COVID-19's impact on people with disabilities
Kayla Bills, a junior at Cedar Crest College, sitting outside of Cressman Library.
Photo by Antoinette Iannacone
Since the start of COVID-19, people’s lives have changed all over the world. But for people with disabilities, they had to make some adjustments to their everyday routine.
“I used to dorm here but because of the survival rate, it was not safe to dorm here for this year,” Kayla Bills, a junior at Cedar Crest College, majoring in Media Studies and Business Administration, said. “It has been a struggle between commuting here for my classes and not being able to effectively be part of the campus community.”

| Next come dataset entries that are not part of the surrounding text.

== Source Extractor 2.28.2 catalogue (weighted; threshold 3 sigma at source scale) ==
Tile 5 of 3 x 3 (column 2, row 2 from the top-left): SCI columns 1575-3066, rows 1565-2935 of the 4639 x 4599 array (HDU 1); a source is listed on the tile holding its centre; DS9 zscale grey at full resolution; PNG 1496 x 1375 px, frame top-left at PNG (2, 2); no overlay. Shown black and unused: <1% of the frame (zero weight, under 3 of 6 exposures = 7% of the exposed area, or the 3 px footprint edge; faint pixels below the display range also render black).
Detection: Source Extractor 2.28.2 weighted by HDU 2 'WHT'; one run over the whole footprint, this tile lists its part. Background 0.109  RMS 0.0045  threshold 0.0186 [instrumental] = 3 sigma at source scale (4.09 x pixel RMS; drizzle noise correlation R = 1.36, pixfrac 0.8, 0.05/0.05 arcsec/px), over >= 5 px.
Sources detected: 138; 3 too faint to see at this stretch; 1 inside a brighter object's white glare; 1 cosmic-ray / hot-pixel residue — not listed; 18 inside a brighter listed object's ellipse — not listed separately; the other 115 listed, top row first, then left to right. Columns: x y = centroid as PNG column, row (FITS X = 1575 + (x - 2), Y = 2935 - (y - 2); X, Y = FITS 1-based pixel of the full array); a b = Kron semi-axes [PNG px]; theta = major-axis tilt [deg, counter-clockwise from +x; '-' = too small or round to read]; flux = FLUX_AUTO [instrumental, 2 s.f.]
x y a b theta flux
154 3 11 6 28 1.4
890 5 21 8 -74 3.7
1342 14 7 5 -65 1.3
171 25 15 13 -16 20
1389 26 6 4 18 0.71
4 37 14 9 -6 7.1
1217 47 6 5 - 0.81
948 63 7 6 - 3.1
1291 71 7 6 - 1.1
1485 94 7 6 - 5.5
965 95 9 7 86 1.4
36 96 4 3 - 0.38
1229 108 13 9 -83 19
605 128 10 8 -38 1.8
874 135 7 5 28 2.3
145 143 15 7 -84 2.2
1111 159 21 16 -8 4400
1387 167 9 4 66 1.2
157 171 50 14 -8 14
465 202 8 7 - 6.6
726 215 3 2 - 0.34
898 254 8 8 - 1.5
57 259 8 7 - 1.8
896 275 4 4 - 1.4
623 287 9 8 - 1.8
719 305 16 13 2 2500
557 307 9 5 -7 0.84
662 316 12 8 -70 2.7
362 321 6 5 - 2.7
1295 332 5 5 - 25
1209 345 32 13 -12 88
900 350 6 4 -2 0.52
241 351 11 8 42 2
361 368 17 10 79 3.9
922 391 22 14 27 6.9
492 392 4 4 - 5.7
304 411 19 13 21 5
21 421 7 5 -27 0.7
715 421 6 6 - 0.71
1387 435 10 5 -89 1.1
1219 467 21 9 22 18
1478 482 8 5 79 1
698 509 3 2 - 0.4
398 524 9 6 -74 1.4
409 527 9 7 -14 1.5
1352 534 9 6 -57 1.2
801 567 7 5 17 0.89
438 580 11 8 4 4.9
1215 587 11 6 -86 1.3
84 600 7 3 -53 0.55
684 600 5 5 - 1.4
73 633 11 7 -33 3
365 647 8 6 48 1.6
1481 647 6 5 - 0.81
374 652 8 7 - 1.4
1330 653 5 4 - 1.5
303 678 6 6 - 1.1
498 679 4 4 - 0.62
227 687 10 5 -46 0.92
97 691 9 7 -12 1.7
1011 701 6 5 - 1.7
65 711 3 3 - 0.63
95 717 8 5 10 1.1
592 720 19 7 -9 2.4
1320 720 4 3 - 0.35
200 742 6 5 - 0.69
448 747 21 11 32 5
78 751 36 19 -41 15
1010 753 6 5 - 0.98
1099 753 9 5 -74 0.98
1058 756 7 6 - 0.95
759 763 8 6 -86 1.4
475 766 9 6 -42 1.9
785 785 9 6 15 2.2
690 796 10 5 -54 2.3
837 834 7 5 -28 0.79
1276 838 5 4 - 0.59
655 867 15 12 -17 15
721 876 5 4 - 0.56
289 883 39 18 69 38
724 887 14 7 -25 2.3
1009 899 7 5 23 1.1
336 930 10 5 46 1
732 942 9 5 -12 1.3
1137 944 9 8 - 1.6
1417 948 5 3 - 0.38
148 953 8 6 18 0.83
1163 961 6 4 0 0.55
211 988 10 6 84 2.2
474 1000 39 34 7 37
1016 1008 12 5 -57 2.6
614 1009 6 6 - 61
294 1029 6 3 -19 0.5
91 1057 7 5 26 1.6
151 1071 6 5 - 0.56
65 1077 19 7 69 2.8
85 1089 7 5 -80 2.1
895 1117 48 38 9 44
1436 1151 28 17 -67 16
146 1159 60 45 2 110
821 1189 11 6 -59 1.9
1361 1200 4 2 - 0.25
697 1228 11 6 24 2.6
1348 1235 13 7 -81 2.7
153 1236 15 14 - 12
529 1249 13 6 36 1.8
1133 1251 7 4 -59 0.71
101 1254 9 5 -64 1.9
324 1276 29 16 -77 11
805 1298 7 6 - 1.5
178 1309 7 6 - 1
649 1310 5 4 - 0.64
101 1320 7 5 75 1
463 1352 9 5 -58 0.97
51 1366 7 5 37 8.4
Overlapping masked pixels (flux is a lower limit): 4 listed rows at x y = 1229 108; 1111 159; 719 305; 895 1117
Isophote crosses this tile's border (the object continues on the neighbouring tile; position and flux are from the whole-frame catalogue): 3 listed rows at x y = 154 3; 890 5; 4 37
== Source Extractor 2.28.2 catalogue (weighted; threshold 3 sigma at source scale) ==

Even though everyone is at risk of getting COVID-19 if they have been exposed to the virus, people with severe medical conditions have a higher risk of getting it and becoming severely ill. In fact, coronavirus patients with severe medical conditions have a 12-times higher death rate than others that have been exposed to COVID-19.
Education this year has been a struggle for everyone especially people with disabilities. Since there are a mixture of hybrid and online classes, it has been a difficult adjustment for disabled students.
“They interrupted, they try to talk over top of one another and they come to class late,” Doreen Iannacone, an autistic assistance teacher at Greenberg Elementary School, who teaches grades six and seven, said. “They also need more help understanding the work that is assigned to them online and it’s hard because they are not getting the one-on-one time that they need since we are online.”
For students with disabilities, it’s hard for them to get the help and accommodations they need since classes are mostly online for the year.
“I think that as far as students with disabilities, some things could be handled differently. I know this is a situation that no one saw coming but I feel like there should have been some input from disabled students,” Bills said.